**PROBLEM TO WORK ON**
Among the records below, find each line bearing the word "tầng" and copy it.

**DATA SECTION**
┌────────
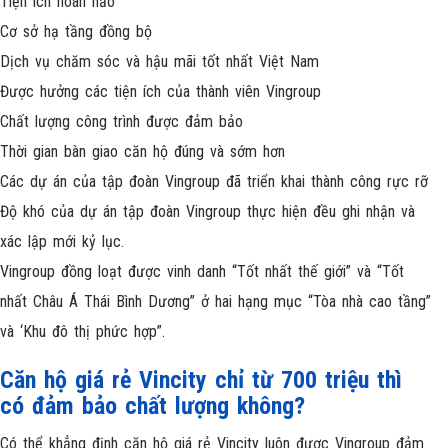
Tiện ích hoàn hảo
Cơ sở hạ tầng đồng bộ
Dịch vụ chăm sóc và hậu mãi tốt nhất Việt Nam
Được hưởng các tiện ích của thành viên Vingroup
Chất lượng công trình được đảm bảo
Thời gian bàn giao căn hộ đúng và sớm hơn
Các dự án của tập đoàn Vingroup đã triển khai thành công rực rỡ
Độ khó của dự án tập đoàn Vingroup thực hiện đều ghi nhận và
xác lập mới kỷ lục.
Vingroup đồng loạt được vinh danh “Tốt nhất thế giới” và “Tốt
nhất Châu Á Thái Bình Dương” ở hai hạng mục “Tòa nhà cao tầng”
và ‘Khu đô thị phức hợp”.
Căn hộ giá rẻ Vincity chỉ từ 700 triệu thì
có đảm bảo chất lượng không?
Có thể khẳng định căn hộ giá rẻ Vincity luôn được Vingroup đảm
└────────
**RESULT FOR THIS TASK**
Cơ sở hạ tầng đồng bộ
nhất Châu Á Thái Bình Dương” ở hai hạng mục “Tòa nhà cao tầng”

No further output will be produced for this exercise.